(RECORDS FOR PROCESSING)

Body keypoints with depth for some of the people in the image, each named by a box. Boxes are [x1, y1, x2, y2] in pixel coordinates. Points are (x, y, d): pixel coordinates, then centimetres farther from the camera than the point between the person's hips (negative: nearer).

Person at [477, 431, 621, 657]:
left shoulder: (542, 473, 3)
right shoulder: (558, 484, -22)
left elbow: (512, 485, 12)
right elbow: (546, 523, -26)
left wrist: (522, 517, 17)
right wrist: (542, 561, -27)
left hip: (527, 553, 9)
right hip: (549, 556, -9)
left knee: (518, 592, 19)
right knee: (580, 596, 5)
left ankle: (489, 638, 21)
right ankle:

(End RECORDS FOR PROCESSING)
(RECORDS FOR PROCESSING)

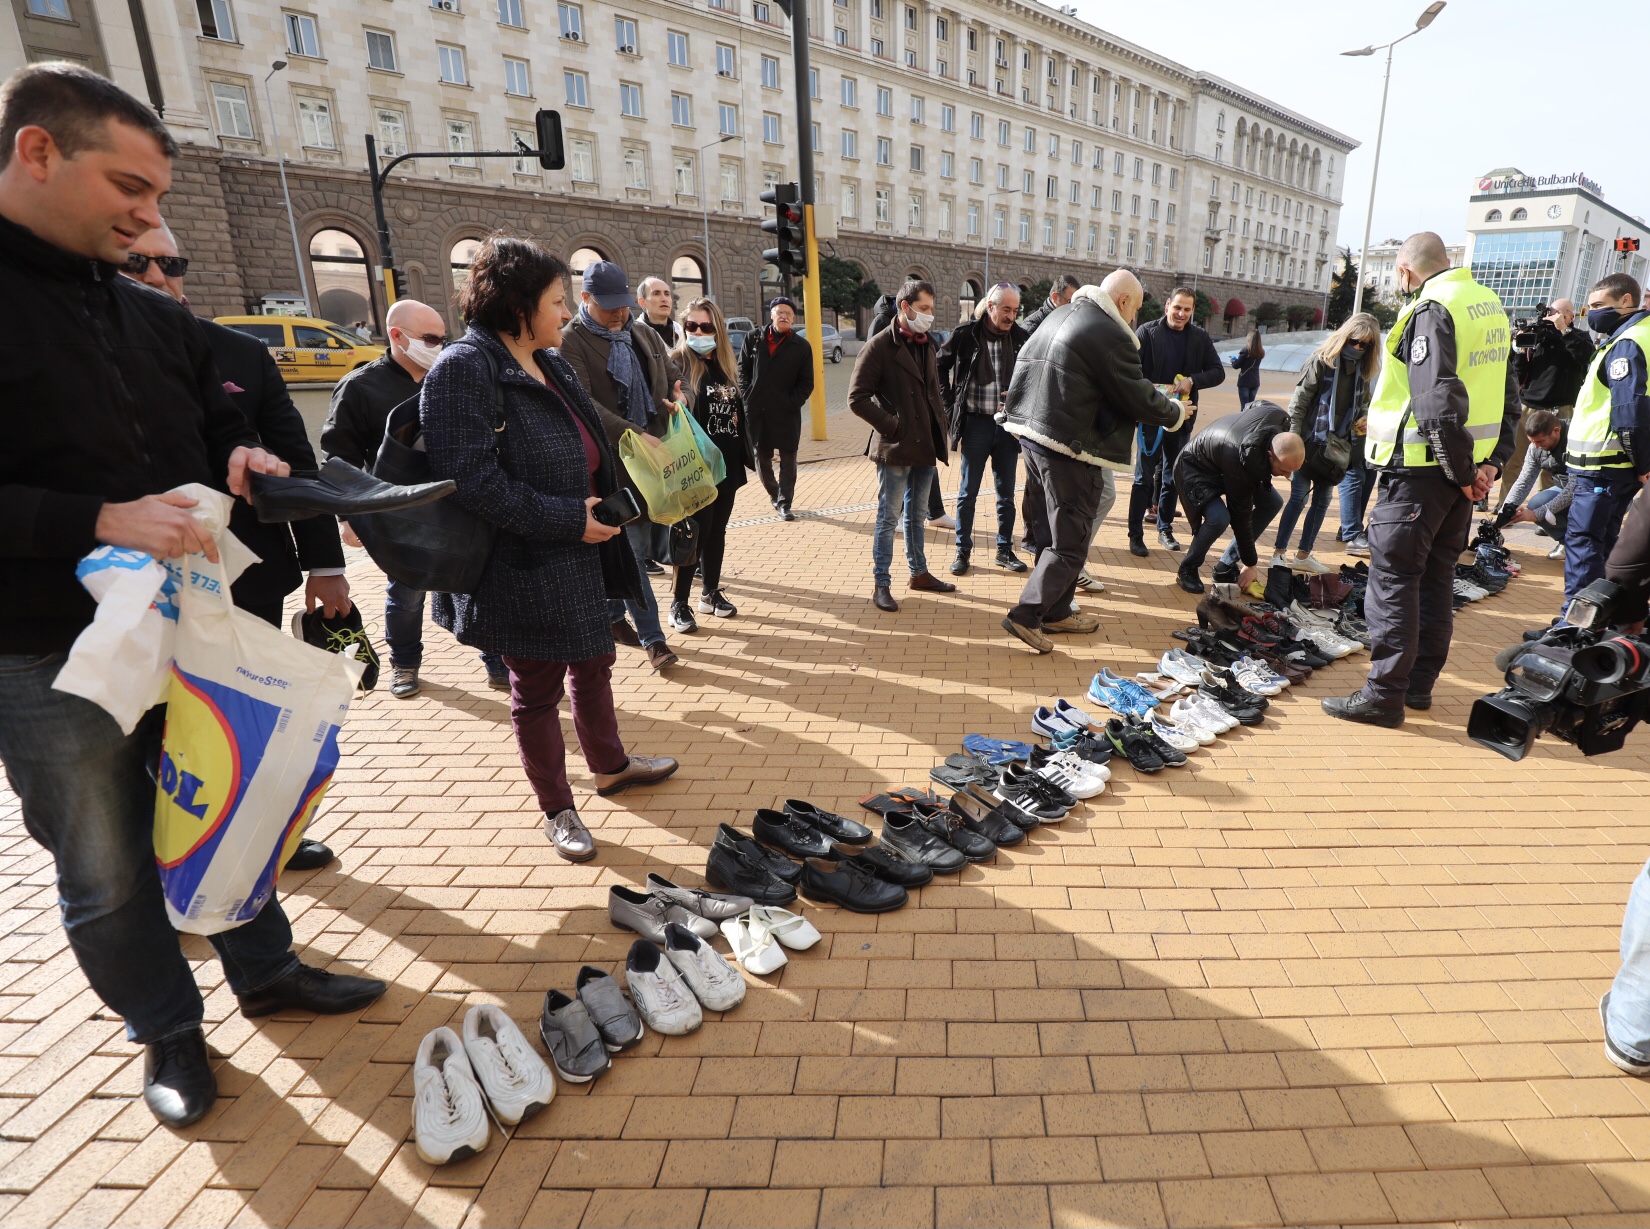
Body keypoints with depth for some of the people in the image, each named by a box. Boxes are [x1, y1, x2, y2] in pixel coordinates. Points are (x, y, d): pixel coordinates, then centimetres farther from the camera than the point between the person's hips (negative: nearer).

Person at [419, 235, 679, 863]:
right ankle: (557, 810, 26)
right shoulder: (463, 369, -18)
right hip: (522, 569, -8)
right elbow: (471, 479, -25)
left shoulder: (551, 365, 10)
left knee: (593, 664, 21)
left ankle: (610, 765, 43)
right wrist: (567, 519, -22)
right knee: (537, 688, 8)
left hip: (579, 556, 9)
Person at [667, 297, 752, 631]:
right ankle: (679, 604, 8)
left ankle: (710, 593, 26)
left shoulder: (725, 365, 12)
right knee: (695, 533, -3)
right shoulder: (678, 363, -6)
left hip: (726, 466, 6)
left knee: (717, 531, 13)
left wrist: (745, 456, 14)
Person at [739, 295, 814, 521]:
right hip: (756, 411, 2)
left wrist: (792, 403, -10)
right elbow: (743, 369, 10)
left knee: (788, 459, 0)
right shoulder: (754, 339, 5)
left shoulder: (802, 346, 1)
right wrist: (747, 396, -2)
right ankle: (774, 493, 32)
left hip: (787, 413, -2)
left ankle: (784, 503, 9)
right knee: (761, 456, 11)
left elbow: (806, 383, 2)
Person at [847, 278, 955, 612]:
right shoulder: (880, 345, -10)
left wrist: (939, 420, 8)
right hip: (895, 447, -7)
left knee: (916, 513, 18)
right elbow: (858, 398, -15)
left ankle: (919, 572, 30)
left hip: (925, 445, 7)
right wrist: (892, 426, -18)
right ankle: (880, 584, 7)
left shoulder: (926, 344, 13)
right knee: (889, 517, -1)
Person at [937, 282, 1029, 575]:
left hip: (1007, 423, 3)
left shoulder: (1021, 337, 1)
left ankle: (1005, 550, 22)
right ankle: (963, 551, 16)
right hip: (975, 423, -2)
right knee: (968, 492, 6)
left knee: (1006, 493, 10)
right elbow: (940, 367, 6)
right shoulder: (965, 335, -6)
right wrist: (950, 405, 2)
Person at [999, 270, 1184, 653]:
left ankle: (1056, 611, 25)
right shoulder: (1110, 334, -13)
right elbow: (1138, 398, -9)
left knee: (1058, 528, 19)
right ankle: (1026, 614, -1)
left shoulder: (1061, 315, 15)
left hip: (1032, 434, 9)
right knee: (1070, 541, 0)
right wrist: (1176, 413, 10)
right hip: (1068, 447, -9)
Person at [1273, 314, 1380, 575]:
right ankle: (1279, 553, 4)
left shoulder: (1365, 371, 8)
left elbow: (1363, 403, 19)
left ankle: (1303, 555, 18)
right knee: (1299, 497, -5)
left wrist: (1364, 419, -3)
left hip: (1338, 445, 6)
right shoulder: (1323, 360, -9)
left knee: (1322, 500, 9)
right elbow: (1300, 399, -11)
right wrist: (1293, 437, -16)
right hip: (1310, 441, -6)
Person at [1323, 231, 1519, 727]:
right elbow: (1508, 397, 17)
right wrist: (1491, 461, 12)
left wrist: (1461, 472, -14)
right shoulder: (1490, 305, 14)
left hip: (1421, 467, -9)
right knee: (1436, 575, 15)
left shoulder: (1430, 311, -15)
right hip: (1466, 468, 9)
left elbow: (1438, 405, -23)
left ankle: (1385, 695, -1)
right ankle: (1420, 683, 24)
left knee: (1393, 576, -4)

(End RECORDS FOR PROCESSING)

_WHAT TO DO_
Switch each "hip" to "hip joint" in the entries from the line that has "left elbow: (806, 383, 2)" through the line that has "right ankle: (963, 551, 16)". Return only those lines, with everything else left as it stands.

_REPLY TO THE TASK_
left elbow: (806, 383, 2)
Person at [847, 278, 955, 612]:
right shoulder: (880, 345, -10)
left wrist: (939, 420, 8)
right hip joint: (895, 447, -7)
left knee: (916, 513, 18)
right elbow: (858, 398, -15)
left ankle: (919, 572, 30)
left hip joint: (925, 445, 7)
right wrist: (892, 426, -18)
right ankle: (880, 584, 7)
left shoulder: (926, 344, 13)
right knee: (889, 517, -1)
Person at [937, 282, 1029, 575]:
left hip joint: (1007, 423, 3)
left shoulder: (1021, 337, 1)
left ankle: (1005, 550, 22)
right ankle: (963, 551, 16)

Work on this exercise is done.